[Start of Attachment]

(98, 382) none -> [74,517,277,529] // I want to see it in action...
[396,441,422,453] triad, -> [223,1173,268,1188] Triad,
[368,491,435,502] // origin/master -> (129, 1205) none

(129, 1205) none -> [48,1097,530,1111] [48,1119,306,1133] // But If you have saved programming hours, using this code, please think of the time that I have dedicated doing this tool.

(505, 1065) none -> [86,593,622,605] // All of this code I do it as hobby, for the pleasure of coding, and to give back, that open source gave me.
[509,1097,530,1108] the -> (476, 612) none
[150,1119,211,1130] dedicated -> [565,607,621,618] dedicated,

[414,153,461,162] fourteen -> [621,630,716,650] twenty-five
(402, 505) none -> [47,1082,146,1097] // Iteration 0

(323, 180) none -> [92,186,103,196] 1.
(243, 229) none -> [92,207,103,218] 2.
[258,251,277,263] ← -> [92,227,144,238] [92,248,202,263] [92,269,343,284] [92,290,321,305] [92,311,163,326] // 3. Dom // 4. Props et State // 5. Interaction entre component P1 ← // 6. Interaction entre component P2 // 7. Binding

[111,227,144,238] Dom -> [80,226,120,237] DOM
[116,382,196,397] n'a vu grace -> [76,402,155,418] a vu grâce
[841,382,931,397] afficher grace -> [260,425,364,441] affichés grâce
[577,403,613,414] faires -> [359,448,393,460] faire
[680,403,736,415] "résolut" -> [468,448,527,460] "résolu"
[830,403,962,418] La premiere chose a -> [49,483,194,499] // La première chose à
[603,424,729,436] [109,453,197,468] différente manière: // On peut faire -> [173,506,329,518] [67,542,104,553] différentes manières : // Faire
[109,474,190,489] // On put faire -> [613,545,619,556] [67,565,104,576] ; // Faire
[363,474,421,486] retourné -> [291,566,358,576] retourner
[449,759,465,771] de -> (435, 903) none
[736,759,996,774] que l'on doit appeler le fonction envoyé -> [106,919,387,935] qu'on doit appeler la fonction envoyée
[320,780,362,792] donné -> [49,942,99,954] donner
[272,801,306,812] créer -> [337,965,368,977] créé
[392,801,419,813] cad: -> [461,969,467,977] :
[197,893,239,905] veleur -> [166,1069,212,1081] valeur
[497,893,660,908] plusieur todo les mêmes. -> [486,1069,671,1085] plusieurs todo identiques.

[End of Attachment]

Stop at the line containing "[111,227,144,238] Dom -> [80,226,120,237] DOM". Please print exactly every line before it from the start of the records, plus that line itself, and nothing else.

(98, 382) none -> [74,517,277,529] // I want to see it in action...
[396,441,422,453] triad, -> [223,1173,268,1188] Triad,
[368,491,435,502] // origin/master -> (129, 1205) none

(129, 1205) none -> [48,1097,530,1111] [48,1119,306,1133] // But If you have saved programming hours, using this code, please think of the time that I have dedicated doing this tool.

(505, 1065) none -> [86,593,622,605] // All of this code I do it as hobby, for the pleasure of coding, and to give back, that open source gave me.
[509,1097,530,1108] the -> (476, 612) none
[150,1119,211,1130] dedicated -> [565,607,621,618] dedicated,

[414,153,461,162] fourteen -> [621,630,716,650] twenty-five
(402, 505) none -> [47,1082,146,1097] // Iteration 0

(323, 180) none -> [92,186,103,196] 1.
(243, 229) none -> [92,207,103,218] 2.
[258,251,277,263] ← -> [92,227,144,238] [92,248,202,263] [92,269,343,284] [92,290,321,305] [92,311,163,326] // 3. Dom // 4. Props et State // 5. Interaction entre component P1 ← // 6. Interaction entre component P2 // 7. Binding

[111,227,144,238] Dom -> [80,226,120,237] DOM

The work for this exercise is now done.